Kamuoyu önünde beyan ettiğimiz diğer hedeflere nasıl ulaştıysak, inşallah bu hedefimize de ulaşacağımıza inanıyoruz. Türkiye daha üst sıralara çıkarak, dünya genelindeki uluslararası öğrencilerden aldığı payı daha da artırmış olacak."
Yükseköğretim Kurulu Başkanı Prof. Dr. Yekta Saraç, "Yeni YÖK"ün, yükseköğretime dair parlak ve sofistike söylemler, ileriye yönelik tasarımlar, retoriği yüksek taslaklar, entelektüel paylaşımlar yapma yerine ortaya koyduğu icraatlar, hayata geçirdiği projeler ile yol aldığını söyledi.
Yetki devri, yerinden yönetim ve karar alma süreçlerine ağırlık verilmesini sürdüreceğiz
Hedef odaklı uluslararasılaşma projesinin de böyle niteliği bulunduğuna işaret eden Yükseköğretim Kurulu Başkanı Prof. Dr. Yekta Saraç, şunları söyledi:
"Yeni YÖK'ün bu projesinin başarısı gören gözler için net ve çok açık. Bu başarı uluslararası düzeyde de artık tescillenmiştir.
Bu başarının altında yeni YÖK'ün; teferruat ile uğraşmayı terk ederek yetki devri süreçlerini başlatması, mevcut yasalardan şikayet etme acziyetine düşme yerine mevzuatın imkanlarını akılcı bir tarzda kullanması, güçlü koordinasyon-esnek yönetim tarzı ile ulusal ve uluslararası boyutlarda yükseköğretim politikaları üretip uygulayarak bilim hayatımızı ve üniversite sistemini tedrici bir şekilde tekrardan yapılandırması yatmaktadır.
Artık Yeni YÖK'e yapılan eleştirilerin odağı 'üniversitelere niye müdahale etmediği' yönündedir. Bununla birlikte yetki devri, yerinden yönetim ve karar alma süreçlerine ağırlık verilmesi şeklindeki düşüncemizin doğru olduğuna inanıyoruz ve bunu sürdüreceğiz.
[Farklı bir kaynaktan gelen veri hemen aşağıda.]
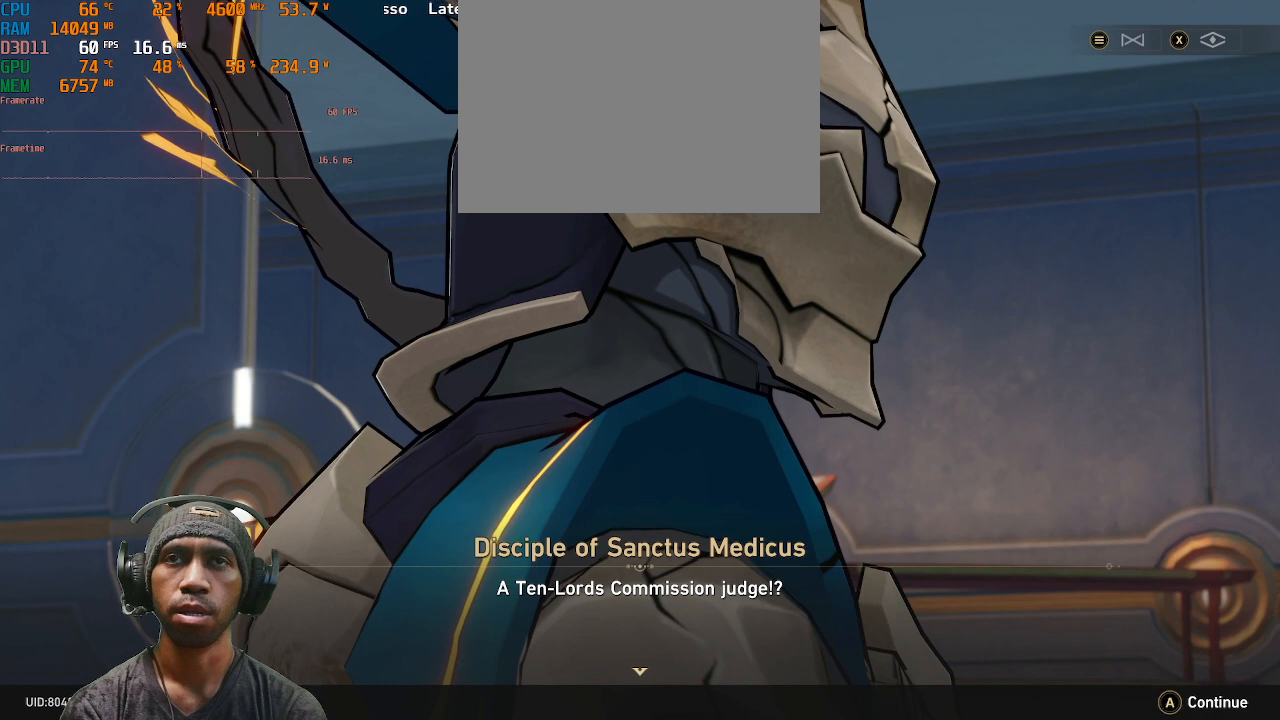
{"dt_ms": 500, "buttons": ["R2"], "left_stick": "center", "right_stick": "center", "events": [[217, "CROSS", "down"], [367, "CROSS", "up"]]}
Bilimsel eleştiri adına YÖK'ün 40 sene önceki kurulduğu zamanki şartların ve o darbe sürecinde yaptığı yanlış uygulamaların dile getirilmesi ve Yeni YÖK olarak ortaya koyduğumuz yönetim şeklimizin ve projelerimizin göz ardı edilmeye çabalanması gibi ucube bir yaklaşım yerine kamu yararını önceleyen projelerimizin daha geliştirilmesi yönündeki yapıcı eleştiri ve önerilerin bizlere daha iyiyi ve güzeli yakalama fırsatı vereceğine inanıyoruz.
Yükseköğretimin toplumsal bir uzlaşı alanı olması gerekmektedir ve bunun için çalışıyoruz. Türk yükseköğretimi planlamalarımıza uygun bir şekilde, tedrici bir surette tekamül çizgisini sürdürmektedir. UNESCO'nun raporu da bunu göstermektedir."